Mathematics and Statistics
Machine Learning Cheat-Sheet
Machine Learning itself is a concept where agents learn from its environment/data to better perform at a given task. How does the algorithm learn? It’s pretty much statistical. Some machine learning algorithms (e.g. Linear/Quadratic Discriminant Analysis) are basically Bayesian Models, where we assume some parametric distributional structure of the data, and update the parameters algorithmically. Other classifiers such as Neural Networks maps real-valued vectors into a probability space (a number between 0 and 1) by a series of additions, multiplications, and output activations. The update to the weights are computed via gradient descent, where the calculations require the chain rule to model the flow of information from the output to the inner parts of the network. After all, we’re modelling numbers. So the better your math and stats foundation, the better your life will be.
Domains/Business Knowledge
People may imagine AI the way we see it in the movies: independent robots being able to set their own objectives, self-repair, and eventually take over the world. That may one day be true, but just not now (as the time of the writing). We are living in the age of vertical Artificial Intelligence. Robots that we build are trained for one specific task, and it’s only good at that task. For example, if you trained an image classifier to tell whether one image is a dog or a cat, and use that trained classifier to predict a picture of a car, it will output one of either dog or cat with very high probability (assuming you used softmax for your final layer activation).
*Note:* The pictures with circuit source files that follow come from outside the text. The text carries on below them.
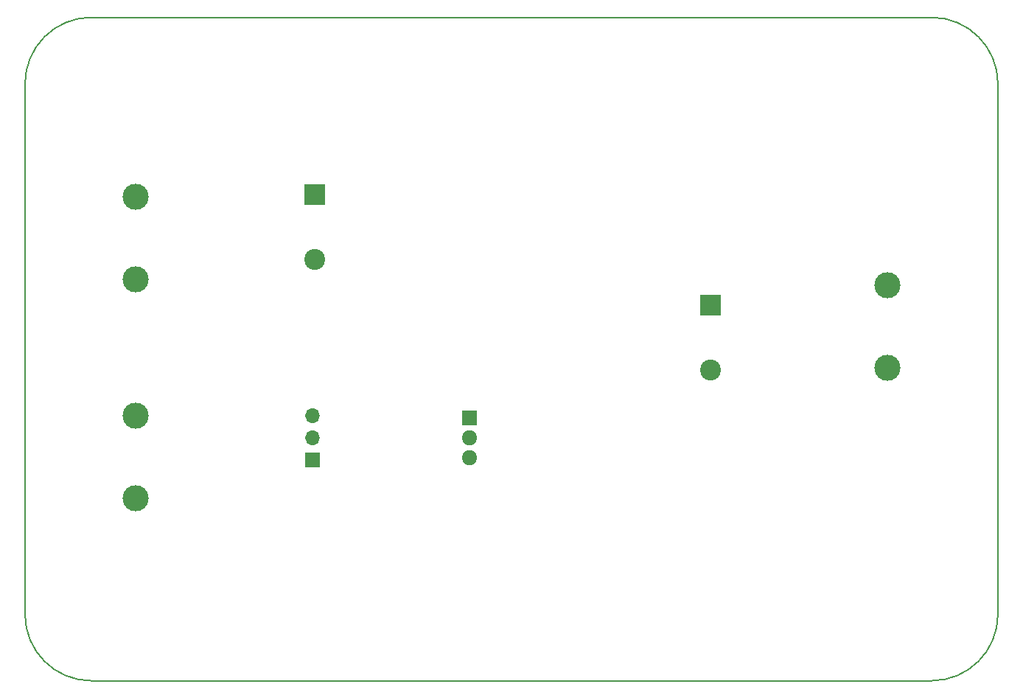
<source format=gbr>
%TF.GenerationSoftware,KiCad,Pcbnew,(6.0.4)*%
%TF.CreationDate,2022-04-30T16:21:15-04:00*%
%TF.ProjectId,dpp-architecture,6470702d-6172-4636-9869-746563747572,1.0*%
%TF.SameCoordinates,Original*%
%TF.FileFunction,Copper,L2,Bot*%
%TF.FilePolarity,Positive*%
%FSLAX46Y46*%
G04 Gerber Fmt 4.6, Leading zero omitted, Abs format (unit mm)*
G04 Created by KiCad (PCBNEW (6.0.4)) date 2022-04-30 16:21:15*
%MOMM*%
%LPD*%
G01*
G04 APERTURE LIST*
%TA.AperFunction,Profile*%
%ADD10C,0.150000*%
%TD*%
%TA.AperFunction,ComponentPad*%
%ADD11C,3.000000*%
%TD*%
%TA.AperFunction,ComponentPad*%
%ADD12R,1.700000X1.700000*%
%TD*%
%TA.AperFunction,ComponentPad*%
%ADD13O,1.700000X1.700000*%
%TD*%
%TA.AperFunction,ComponentPad*%
%ADD14R,2.400000X2.400000*%
%TD*%
%TA.AperFunction,ComponentPad*%
%ADD15C,2.400000*%
%TD*%
%TA.AperFunction,ComponentPad*%
%ADD16R,1.800000X1.717500*%
%TD*%
%TA.AperFunction,ComponentPad*%
%ADD17O,1.800000X1.717500*%
%TD*%
G04 APERTURE END LIST*
D10*
X205740000Y-58420000D02*
X109220000Y-58420000D01*
X205740000Y-134620000D02*
G75*
G03*
X213360000Y-127000000I0J7620000D01*
G01*
X109220000Y-58420000D02*
G75*
G03*
X101600000Y-66040000I0J-7620000D01*
G01*
X213360000Y-66040000D02*
G75*
G03*
X205740000Y-58420000I-7620000J0D01*
G01*
X101600000Y-127000000D02*
G75*
G03*
X109220000Y-134620000I7620000J0D01*
G01*
X101600000Y-66040000D02*
X101600000Y-127000000D01*
X109220000Y-134620000D02*
X205740000Y-134620000D01*
X213360000Y-66040000D02*
X213360000Y-127000000D01*
D11*
%TO.P,J1,1,1*%
%TO.N,Net-(C1-Pad1)*%
X114300000Y-88520000D03*
%TO.P,J1,2,2*%
X114300000Y-79020000D03*
%TD*%
%TO.P,J4,1,1*%
%TO.N,Net-(C4-Pad2)*%
X200660000Y-98680000D03*
%TO.P,J4,2,2*%
%TO.N,Net-(C4-Pad1)*%
X200660000Y-89180000D03*
%TD*%
%TO.P,J2,1,1*%
%TO.N,GND*%
X114300000Y-113640000D03*
%TO.P,J2,2,2*%
X114300000Y-104140000D03*
%TD*%
D12*
%TO.P,J3,1,Pin_1*%
%TO.N,GND*%
X134620000Y-109220000D03*
D13*
%TO.P,J3,2,Pin_2*%
%TO.N,Net-(J3-Pad2)*%
X134620000Y-106680000D03*
%TO.P,J3,3,Pin_3*%
%TO.N,Net-(C2-Pad1)*%
X134620000Y-104140000D03*
%TD*%
D14*
%TO.P,C1,1*%
%TO.N,Net-(C1-Pad1)*%
X134900000Y-78740000D03*
D15*
%TO.P,C1,2*%
%TO.N,GND*%
X134900000Y-86240000D03*
%TD*%
D16*
%TO.P,Q1,1,G*%
%TO.N,Net-(Q1-Pad1)*%
X152665000Y-104390000D03*
D17*
%TO.P,Q1,2,D*%
%TO.N,Net-(D1-Pad2)*%
X152665000Y-106680000D03*
%TO.P,Q1,3,S*%
%TO.N,GND*%
X152665000Y-108970000D03*
%TD*%
D14*
%TO.P,C4,1*%
%TO.N,Net-(C4-Pad1)*%
X180340000Y-91440000D03*
D15*
%TO.P,C4,2*%
%TO.N,Net-(C4-Pad2)*%
X180340000Y-98940000D03*
%TD*%
M02*

</source>
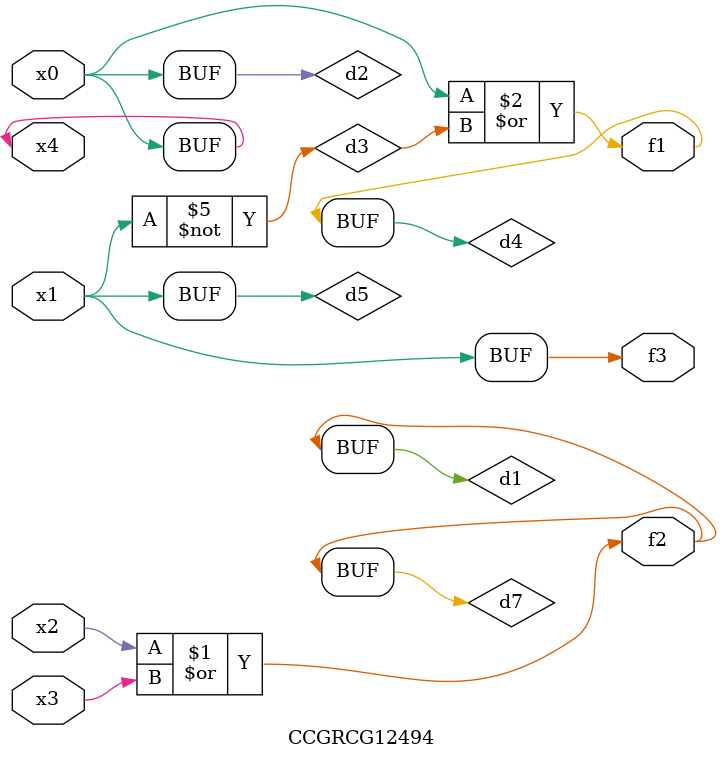
<source format=v>
module CCGRCG12494(
	input x0, x1, x2, x3, x4,
	output f1, f2, f3
);

	wire d1, d2, d3, d4, d5, d6, d7;

	or (d1, x2, x3);
	buf (d2, x0, x4);
	not (d3, x1);
	or (d4, d2, d3);
	not (d5, d3);
	nand (d6, d1, d3);
	or (d7, d1);
	assign f1 = d4;
	assign f2 = d7;
	assign f3 = d5;
endmodule

</source>
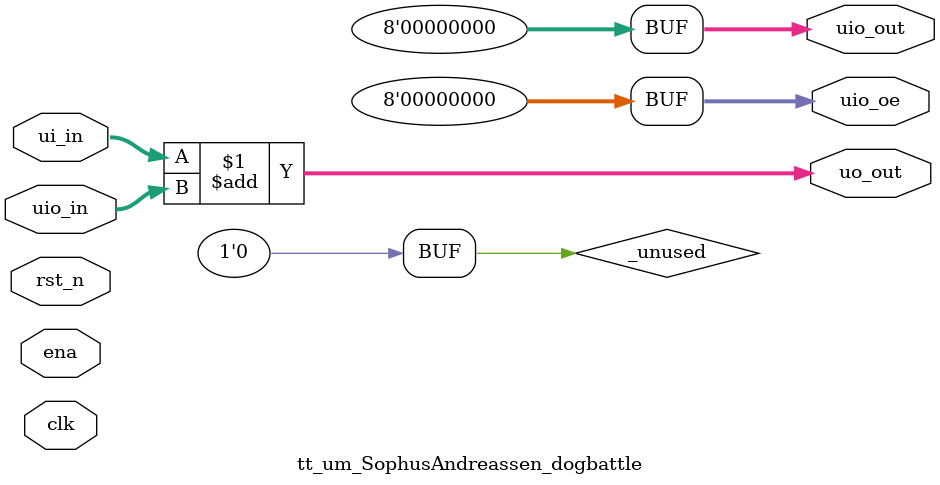
<source format=v>
/*
 * Copyright (c) 2024 Your Name
 * SPDX-License-Identifier: Apache-2.0
 */

`default_nettype none

module tt_um_SophusAndreassen_dogbattle (
    input  wire [7:0] ui_in,    // Dedicated inputs
    output wire [7:0] uo_out,   // Dedicated outputs
    input  wire [7:0] uio_in,   // IOs: Input path
    output wire [7:0] uio_out,  // IOs: Output path
    output wire [7:0] uio_oe,   // IOs: Enable path (active high: 0=input, 1=output)
    input  wire       ena,      // always 1 when the design is powered, so you can ignore it
    input  wire       clk,      // clock
    input  wire       rst_n     // reset_n - low to reset
);

  // All output pins must be assigned. If not used, assign to 0.
  assign uo_out  = ui_in + uio_in;  // Example: ou_out is the sum of ui_in and uio_in
  assign uio_out = 0;
  assign uio_oe  = 0;

  // List all unused inputs to prevent warnings
  wire _unused = &{ena, clk, rst_n, 1'b0};

endmodule

</source>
The model would find some features in the image of the car, whether it be edges, colors, blurriness, etc. and relate those to the images it’s seen in the trained images of dogs vs. cats.
What does this imply? Robots are vertically smart, but horizontally stupid! For a different task in the same domain (e.g. image classification), one can take advantage of transfer learning, which I discuss in detail here. That means that we still need domain expertise for whatever AI we’re building. For instance, if you’re in the medical field, then the machine learning model that you’re building would have to answer to the medical images (they’re much different from ImageNet images). If you’re training a text classifier for wikipedia, then word2vec may be a good starting point. But if you’re working with tweets, where people make spelling mistakes all the time, then you probably should consider character-level modelling.
Computer Science + Math&Stats + Domain Expertise
When you combine the three elements described above, you have an individual who’s very comfortable identifying what’s the problem, what’s at stake, what data should be used, what models are suitable, how to train it, and finally how to put it on production. With these skills, it is unquestionable whether you are ready to turn data into value.